(The task):
Report how many lines of the listing below contain the string "chart", with case counting. Give only the number.

[Figure understanding tasks]
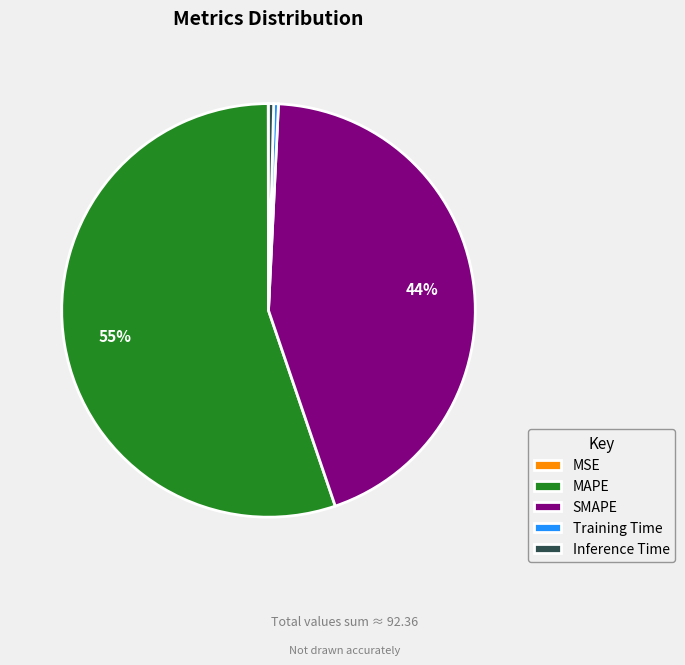

Is it true that MAPE is 61% of the pie?

False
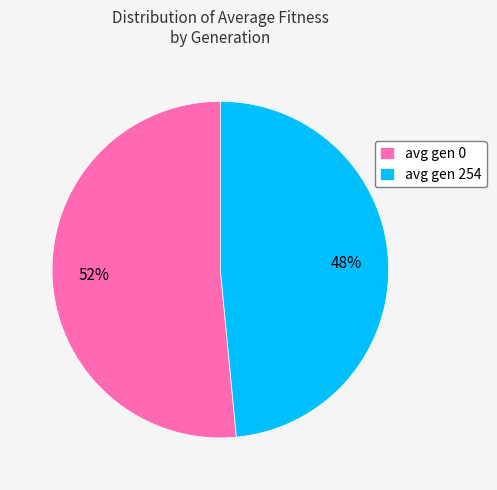

Which slice is the largest?

avg gen 0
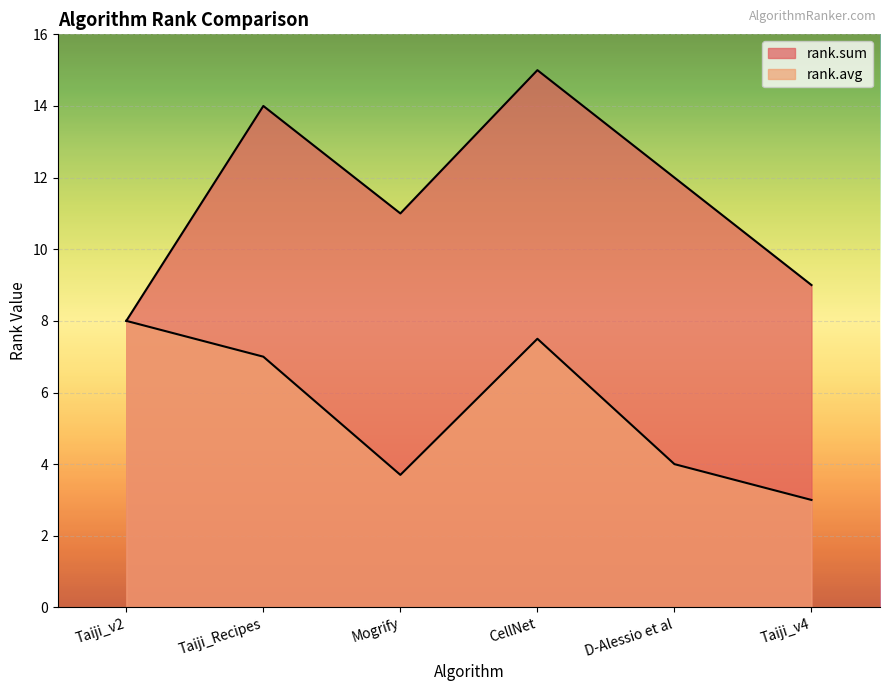

What is the value of the rank.avg point at the 6th from the left?

3.0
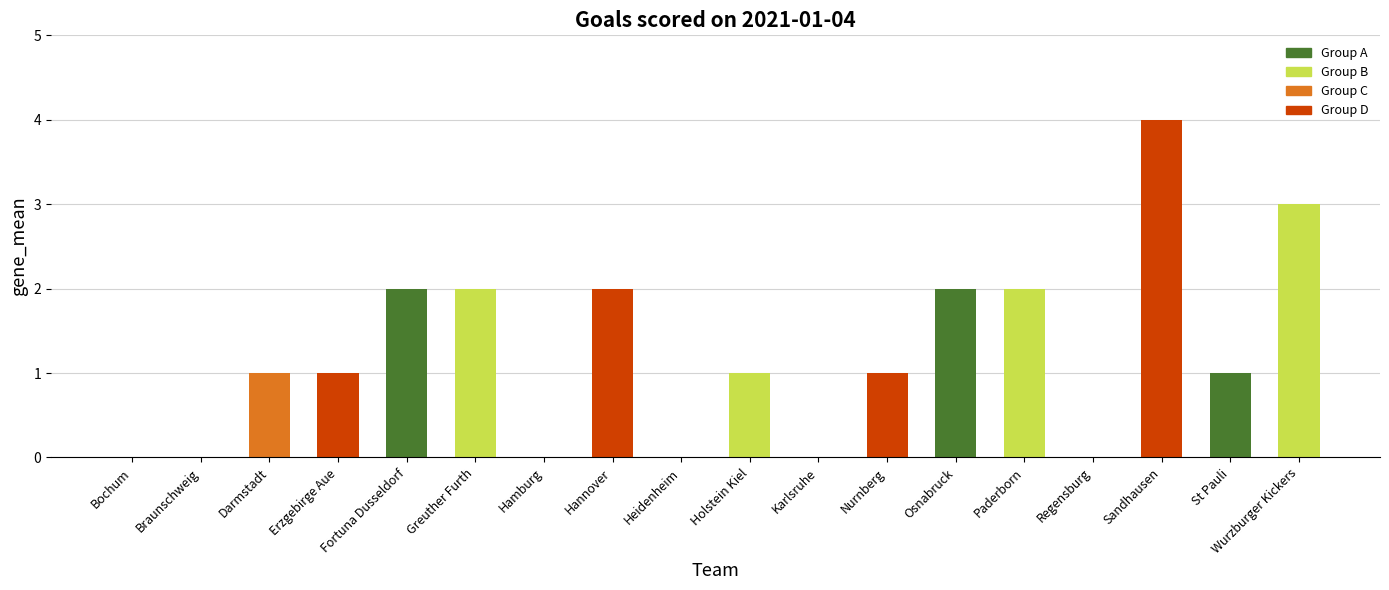

Which has a higher value, Karlsruhe or Heidenheim?

Karlsruhe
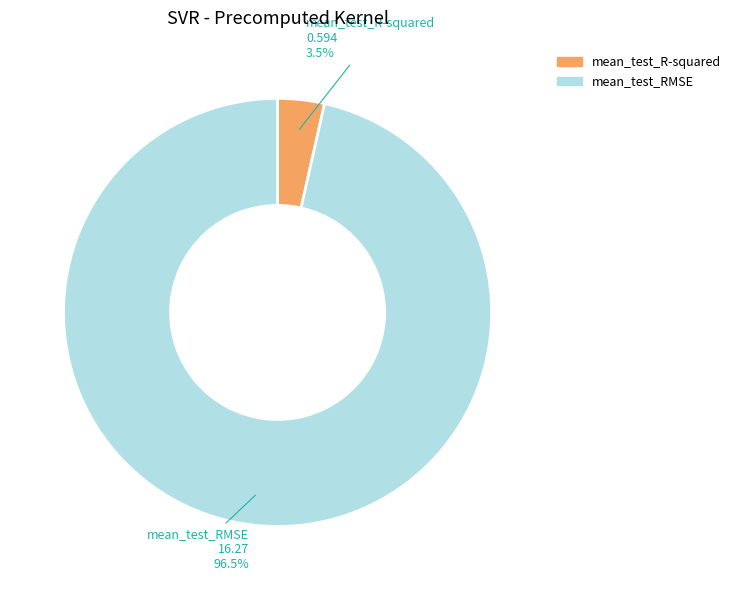

How many slices are in this pie chart?

2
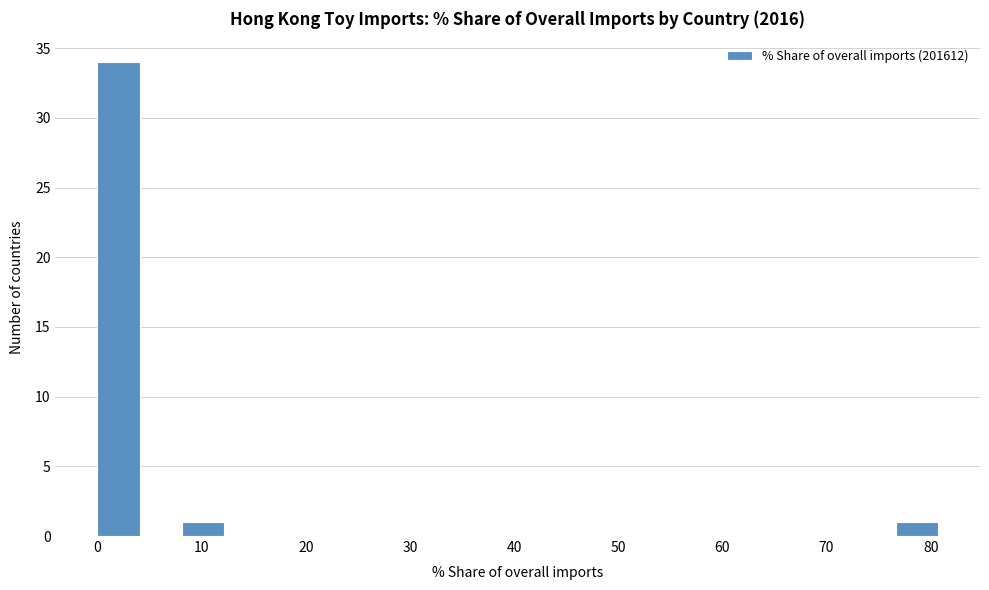

Reading left to right, transcribe this chart: for each bar, give the range it covers on the x-axis and its height. Neither the bar edges nor the heights are printed on the chart, so give them approximately, as read against the axes.

0 to 4: 34
4 to 8: 0
8 to 12: 1
12 to 16: 0
16 to 20: 0
20 to 24: 0
24 to 28: 0
28 to 32: 0
32 to 36: 0
36 to 40: 0
40 to 44: 0
44 to 48: 0
48 to 52: 0
52 to 56: 0
56 to 61: 0
61 to 65: 0
65 to 69: 0
69 to 73: 0
73 to 77: 0
77 to 81: 1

(Written reply):
2